In March of 2019, Daniel Ellinger, a former employee with Red Studios, approached the police department about a “sidewalk cleanup.” This coded language involves pushing people who are homeless out of the area and seizing their belongings. Senior Lead Officer Eddie Guerra with the LAPD encouraged Ellinger to install the planters: “Officer Guerra made it clear that [installing planters] was still only a temporary fix though it would be better than power washing while pooling more resources to beautify the actual street.”

In a conversation MichaelKoohlaas.org obtained between Officer Guerra and Councilmember Mitch O’Farrell’s field deputy Dan Halden, Guerra directly asks Halden if he can install planters in the area after police performed a “sanitation,” which is, again, coded language for displacing people experiencing homelessness.

He said, “We will come back and do our best to schedule a sanitation to this area as well, I’ll keep you posted with the date. Any chance on putting plants in those areas after our clean up.”

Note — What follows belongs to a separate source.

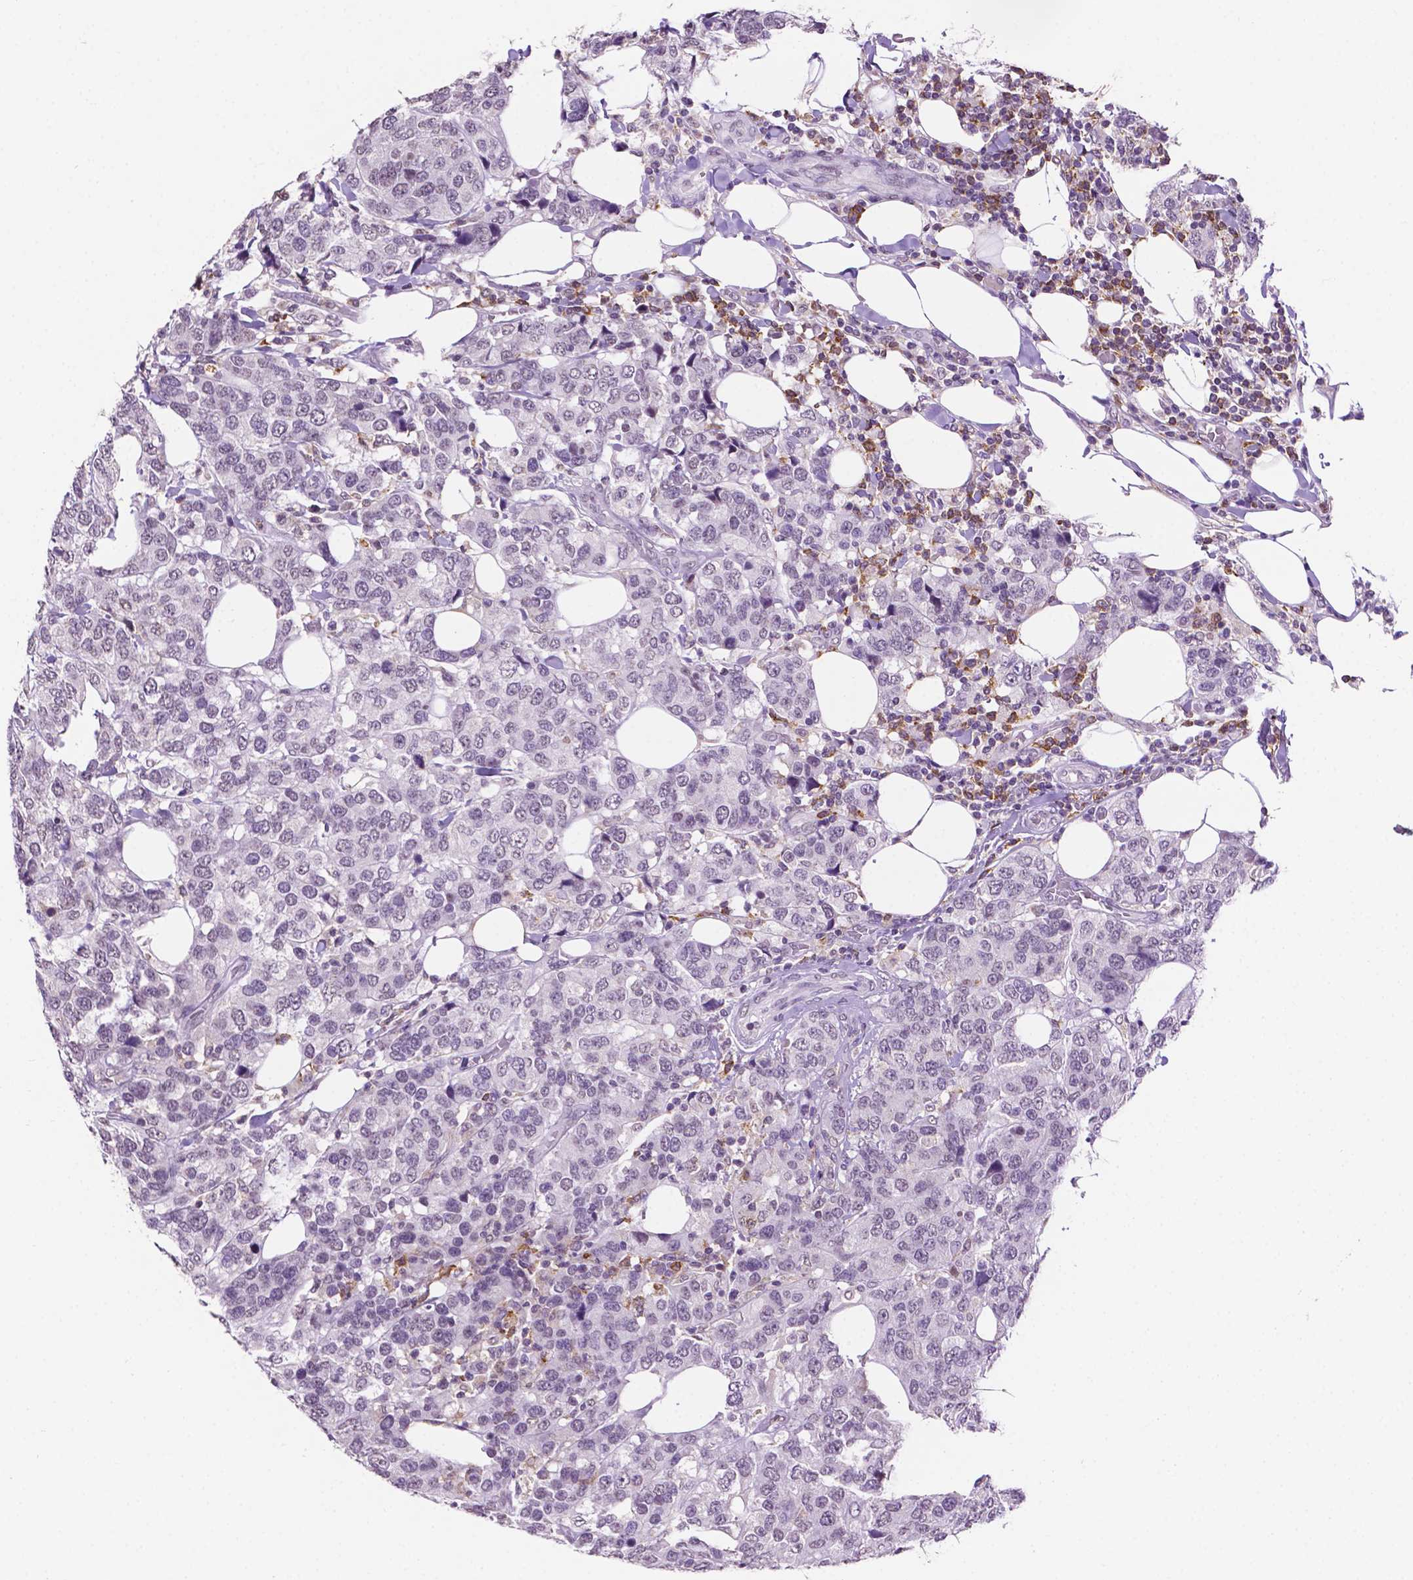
{"staining": {"intensity": "negative", "quantity": "none", "location": "none"}, "tissue": "breast cancer", "cell_type": "Tumor cells", "image_type": "cancer", "snomed": [{"axis": "morphology", "description": "Lobular carcinoma"}, {"axis": "topography", "description": "Breast"}], "caption": "DAB (3,3'-diaminobenzidine) immunohistochemical staining of breast lobular carcinoma reveals no significant positivity in tumor cells. (DAB immunohistochemistry with hematoxylin counter stain).", "gene": "PTPN6", "patient": {"sex": "female", "age": 59}}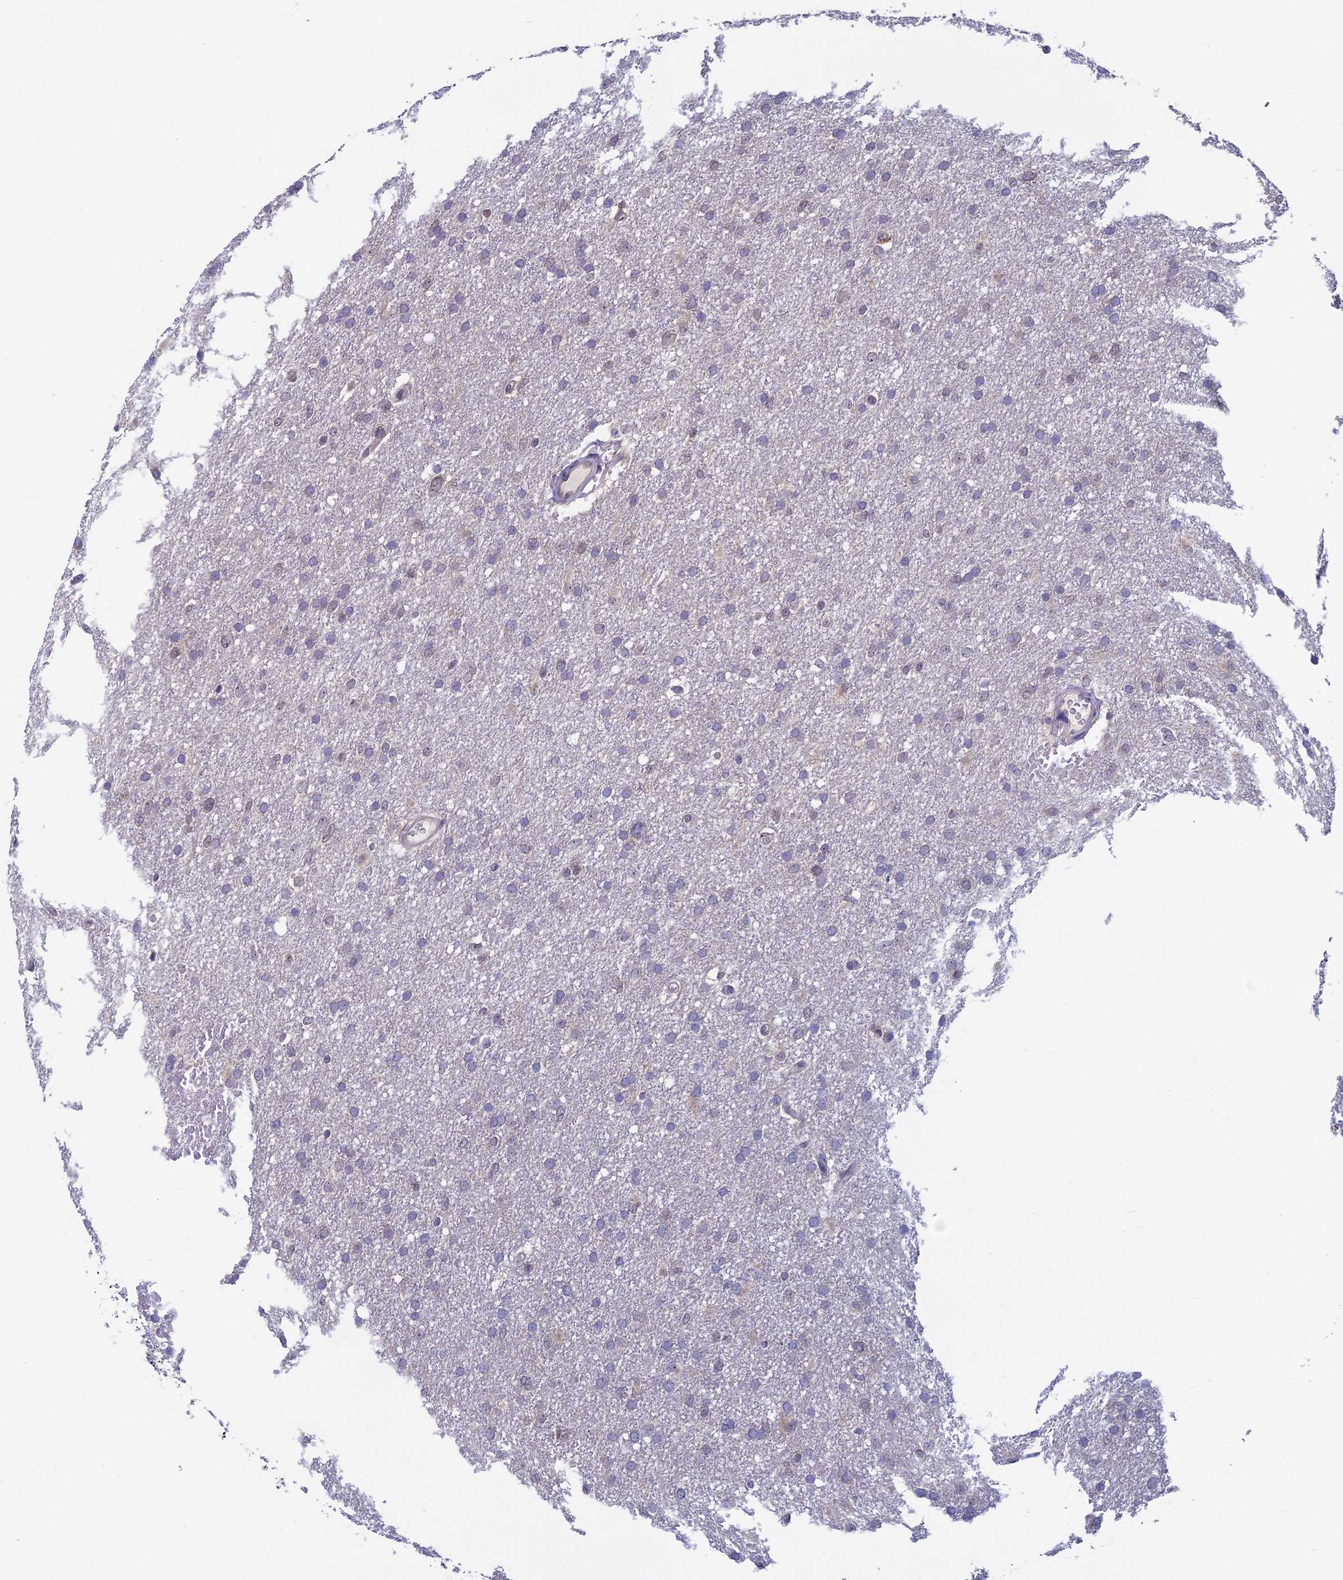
{"staining": {"intensity": "negative", "quantity": "none", "location": "none"}, "tissue": "glioma", "cell_type": "Tumor cells", "image_type": "cancer", "snomed": [{"axis": "morphology", "description": "Glioma, malignant, High grade"}, {"axis": "topography", "description": "Cerebral cortex"}], "caption": "A histopathology image of glioma stained for a protein displays no brown staining in tumor cells.", "gene": "SPIRE1", "patient": {"sex": "female", "age": 36}}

Despite evidence of the LAPD’s involvement in installing anti-homeless planters, Moore continues to deny that the department supports this measure.

Moore admitted that the DROP program — which again, paid him $1.27 million — “Would benefit from some adjustments,” but none that would affect him.

After the LAPD hired Michel Moore back as the police chief, he went on to vaguely criticize the program that made him a millionaire. He said DROP, “would benefit from some adjustments.”

Police Commission President Steve Soboroff agreed: he said, “I think the program needs a lot of work.” Moore proposed that officers on disability leave should only be able to collect their salaries, not pension payments, while they’re not working.

Conveniently, Moore said nothing of officers who leave for six months, come back as police chief after collecting over $1 million, then make a cool $600,000 per year in salary and pension payments.

It’s obvious Michel Moore does not truly care about the safety and well being of all Angelenos—it’s time for him to resign.